__What is required__
This exercise calls for copying every line below that holds the word "street".

^^^^

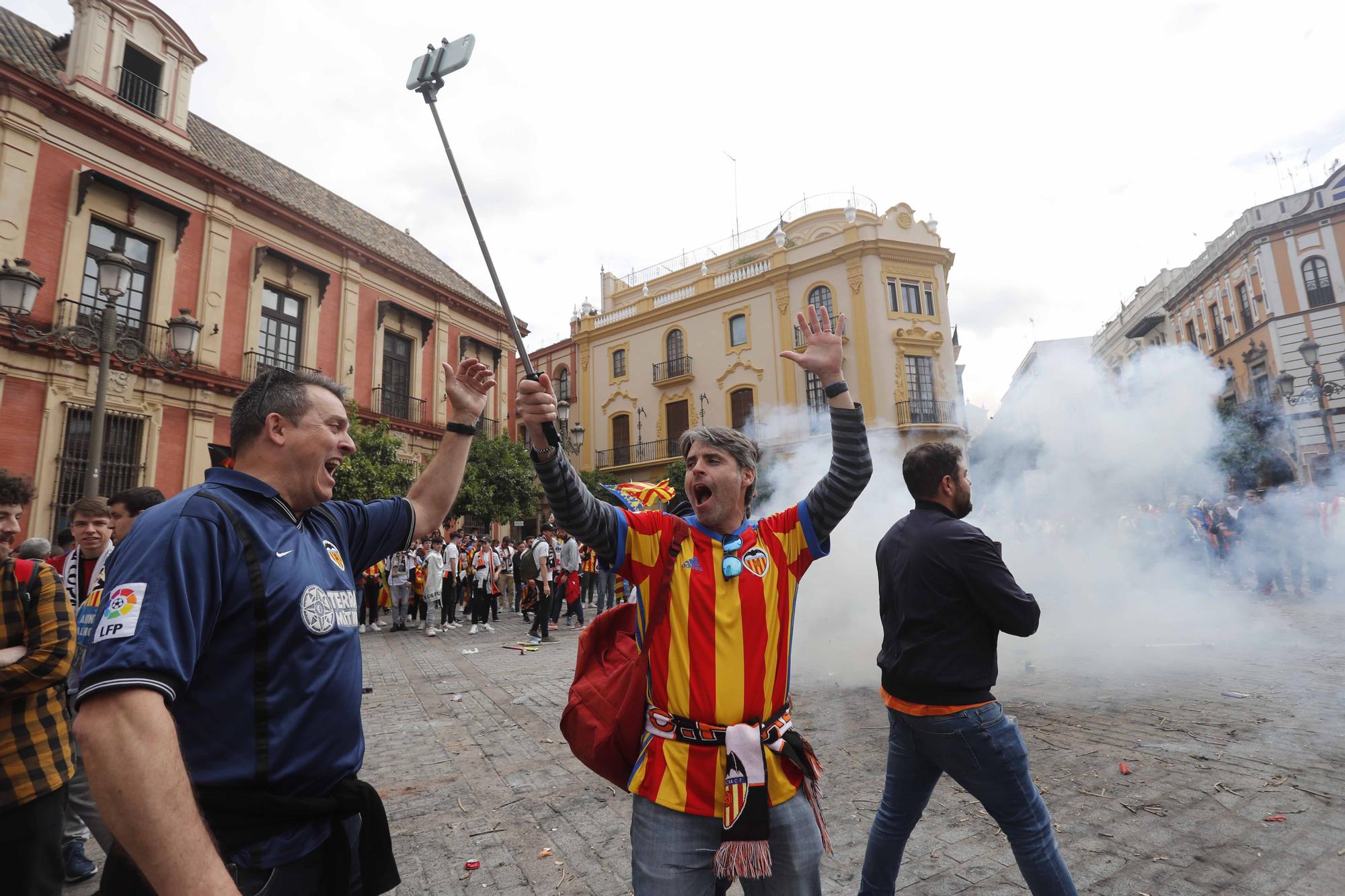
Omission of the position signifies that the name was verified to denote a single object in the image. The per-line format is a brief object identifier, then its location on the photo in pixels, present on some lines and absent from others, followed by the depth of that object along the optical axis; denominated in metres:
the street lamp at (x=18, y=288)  7.14
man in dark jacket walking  2.38
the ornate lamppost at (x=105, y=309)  7.20
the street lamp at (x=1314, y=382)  12.89
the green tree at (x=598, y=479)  24.08
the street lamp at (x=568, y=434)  15.23
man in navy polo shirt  1.14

^^^^

__Solved exercise__
the street lamp at (x=18, y=288)  7.14
the street lamp at (x=1314, y=382)  12.89
the street lamp at (x=568, y=434)  15.23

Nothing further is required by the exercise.